The vigor of an emancipated mind. The burying of broken promises and awakening of self-awareness. Intentional nostalgia. The collection intentionally looked back to see the future. The collection started an uncomfortable but necessary conversation.
Who is GEORGE and why is he DEAR? This question has been raging since the collection debuted. At Ituen Basi we are always fascinated by the incredibly rich and diverse culture of the Nigerian people. The multilayered influences are often untapped and unnoticed.
For this collection, we choose the somewhat marginalized plaid George fabric worn primarily by the people of the Southeastern part of Nigeria as our starting point. We love the lightness of the fabric, its simple plain weave, and its vast array of colours. The fabric’s interesting history is also another point of interest. This fabric predates the Nigerian independence as it was brought during the British colonialization from the Madras region in India. It was quickly adopted for its wearability and became a symbol of wealth and success until the weavers in Akwete began to weave their local versions of the fabric because the imported versions were very expensive. It is still argued that the fabric was named George after King George.

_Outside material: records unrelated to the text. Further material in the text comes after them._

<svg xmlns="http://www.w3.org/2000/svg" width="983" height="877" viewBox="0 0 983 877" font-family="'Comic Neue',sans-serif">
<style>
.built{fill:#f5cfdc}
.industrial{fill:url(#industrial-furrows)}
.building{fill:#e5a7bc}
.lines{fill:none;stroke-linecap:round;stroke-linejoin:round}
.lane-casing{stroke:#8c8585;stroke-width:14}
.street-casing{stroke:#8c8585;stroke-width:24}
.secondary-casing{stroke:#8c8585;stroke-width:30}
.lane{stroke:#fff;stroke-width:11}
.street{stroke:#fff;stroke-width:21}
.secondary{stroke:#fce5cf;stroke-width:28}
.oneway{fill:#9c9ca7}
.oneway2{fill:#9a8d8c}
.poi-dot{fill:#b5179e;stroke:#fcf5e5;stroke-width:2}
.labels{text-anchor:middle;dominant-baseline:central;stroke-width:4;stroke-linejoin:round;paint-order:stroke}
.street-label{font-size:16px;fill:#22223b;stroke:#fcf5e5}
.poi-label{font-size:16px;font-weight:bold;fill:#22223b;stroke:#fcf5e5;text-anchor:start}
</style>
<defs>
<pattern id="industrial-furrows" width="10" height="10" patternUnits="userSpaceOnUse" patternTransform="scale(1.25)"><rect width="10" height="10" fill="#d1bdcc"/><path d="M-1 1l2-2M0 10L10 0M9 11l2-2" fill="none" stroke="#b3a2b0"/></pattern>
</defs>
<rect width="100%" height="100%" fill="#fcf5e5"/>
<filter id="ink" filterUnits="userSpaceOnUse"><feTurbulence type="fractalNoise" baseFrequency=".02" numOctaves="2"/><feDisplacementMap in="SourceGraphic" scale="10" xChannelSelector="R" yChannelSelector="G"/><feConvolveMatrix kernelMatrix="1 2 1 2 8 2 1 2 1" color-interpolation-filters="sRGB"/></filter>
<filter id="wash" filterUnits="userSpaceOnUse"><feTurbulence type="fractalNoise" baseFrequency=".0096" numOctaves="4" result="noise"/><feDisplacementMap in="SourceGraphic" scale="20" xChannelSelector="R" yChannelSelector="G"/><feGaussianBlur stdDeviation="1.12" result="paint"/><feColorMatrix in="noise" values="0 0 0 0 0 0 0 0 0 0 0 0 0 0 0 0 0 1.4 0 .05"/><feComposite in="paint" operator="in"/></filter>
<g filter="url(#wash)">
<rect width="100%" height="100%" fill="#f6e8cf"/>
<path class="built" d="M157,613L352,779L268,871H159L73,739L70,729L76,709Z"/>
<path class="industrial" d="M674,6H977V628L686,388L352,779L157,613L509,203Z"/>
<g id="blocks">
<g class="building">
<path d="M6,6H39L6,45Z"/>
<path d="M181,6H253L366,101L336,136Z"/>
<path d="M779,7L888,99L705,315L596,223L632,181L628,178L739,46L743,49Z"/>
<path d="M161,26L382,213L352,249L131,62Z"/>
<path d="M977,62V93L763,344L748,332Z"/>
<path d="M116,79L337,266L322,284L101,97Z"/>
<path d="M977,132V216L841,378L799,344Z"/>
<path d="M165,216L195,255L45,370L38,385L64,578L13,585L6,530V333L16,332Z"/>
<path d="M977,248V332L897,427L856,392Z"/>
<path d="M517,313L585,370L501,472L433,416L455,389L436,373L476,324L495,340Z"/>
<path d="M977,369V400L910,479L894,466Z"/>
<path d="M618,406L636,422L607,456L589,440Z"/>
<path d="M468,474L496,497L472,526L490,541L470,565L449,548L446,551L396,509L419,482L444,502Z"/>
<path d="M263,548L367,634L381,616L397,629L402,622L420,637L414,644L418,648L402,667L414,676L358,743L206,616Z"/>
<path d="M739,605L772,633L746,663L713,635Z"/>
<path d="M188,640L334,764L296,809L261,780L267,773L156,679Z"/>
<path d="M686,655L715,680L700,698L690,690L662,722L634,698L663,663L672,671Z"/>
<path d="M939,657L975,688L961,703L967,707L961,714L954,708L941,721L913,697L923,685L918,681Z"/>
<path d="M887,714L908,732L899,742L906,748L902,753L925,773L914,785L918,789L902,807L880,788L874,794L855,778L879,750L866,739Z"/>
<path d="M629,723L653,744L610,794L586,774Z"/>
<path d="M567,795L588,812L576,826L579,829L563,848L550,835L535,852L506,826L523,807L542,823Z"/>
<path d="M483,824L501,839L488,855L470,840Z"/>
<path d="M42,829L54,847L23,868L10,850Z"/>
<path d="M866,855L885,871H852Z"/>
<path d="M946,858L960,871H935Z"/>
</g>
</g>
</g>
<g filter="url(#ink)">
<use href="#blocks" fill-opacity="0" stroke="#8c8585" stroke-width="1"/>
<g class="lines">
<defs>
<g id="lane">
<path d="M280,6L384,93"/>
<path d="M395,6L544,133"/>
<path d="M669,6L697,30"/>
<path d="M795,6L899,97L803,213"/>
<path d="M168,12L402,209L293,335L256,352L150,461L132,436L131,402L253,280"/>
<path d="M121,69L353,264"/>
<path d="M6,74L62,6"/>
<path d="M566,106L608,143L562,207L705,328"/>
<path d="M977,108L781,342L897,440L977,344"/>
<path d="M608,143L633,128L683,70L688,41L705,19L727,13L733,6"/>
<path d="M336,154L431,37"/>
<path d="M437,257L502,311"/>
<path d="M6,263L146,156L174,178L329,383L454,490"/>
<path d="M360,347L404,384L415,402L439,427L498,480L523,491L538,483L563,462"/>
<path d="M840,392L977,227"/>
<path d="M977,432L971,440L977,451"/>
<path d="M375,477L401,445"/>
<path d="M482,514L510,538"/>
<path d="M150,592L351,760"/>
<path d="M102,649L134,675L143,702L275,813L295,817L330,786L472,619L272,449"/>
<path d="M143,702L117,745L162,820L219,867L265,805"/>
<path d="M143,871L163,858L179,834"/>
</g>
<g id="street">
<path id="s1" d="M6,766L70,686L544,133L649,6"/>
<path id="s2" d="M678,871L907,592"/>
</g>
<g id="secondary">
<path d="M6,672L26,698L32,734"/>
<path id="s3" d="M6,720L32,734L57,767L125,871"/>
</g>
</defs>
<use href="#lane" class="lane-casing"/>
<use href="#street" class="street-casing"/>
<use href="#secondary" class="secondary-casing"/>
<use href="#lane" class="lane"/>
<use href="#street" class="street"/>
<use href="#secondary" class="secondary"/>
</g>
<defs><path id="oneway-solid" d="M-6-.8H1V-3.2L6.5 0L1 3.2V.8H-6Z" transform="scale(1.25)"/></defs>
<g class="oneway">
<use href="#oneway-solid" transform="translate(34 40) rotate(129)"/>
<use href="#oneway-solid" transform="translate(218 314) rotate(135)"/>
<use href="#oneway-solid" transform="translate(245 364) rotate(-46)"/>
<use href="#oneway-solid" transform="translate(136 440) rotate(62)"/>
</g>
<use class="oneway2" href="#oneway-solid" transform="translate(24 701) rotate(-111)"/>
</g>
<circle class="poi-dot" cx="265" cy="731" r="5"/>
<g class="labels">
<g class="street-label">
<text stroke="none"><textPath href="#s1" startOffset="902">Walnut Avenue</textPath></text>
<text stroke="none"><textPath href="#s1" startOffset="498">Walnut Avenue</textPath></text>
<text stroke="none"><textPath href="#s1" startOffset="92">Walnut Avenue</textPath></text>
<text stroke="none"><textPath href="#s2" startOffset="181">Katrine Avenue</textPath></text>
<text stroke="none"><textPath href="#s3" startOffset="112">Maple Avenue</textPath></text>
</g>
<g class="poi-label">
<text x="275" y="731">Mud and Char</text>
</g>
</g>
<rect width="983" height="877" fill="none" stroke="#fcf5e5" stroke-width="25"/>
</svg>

So back to the question, who is GEORGE and why is he DEAR? Dear George is not a person but a state of mind. Dear George is a re-awakening, a taking back of self. Dear George is a conversation that started a long time ago and should not have ended without your say-so. Dear George is a taking back of power, liberating yourself from a trying situation. Dear George is a clarion call that says it is time to speak up and demand what was promised. Dear George is unapologetic confidence and boldness. Dear George is a victory dance of self-discovery. So what will your Dear George letter say?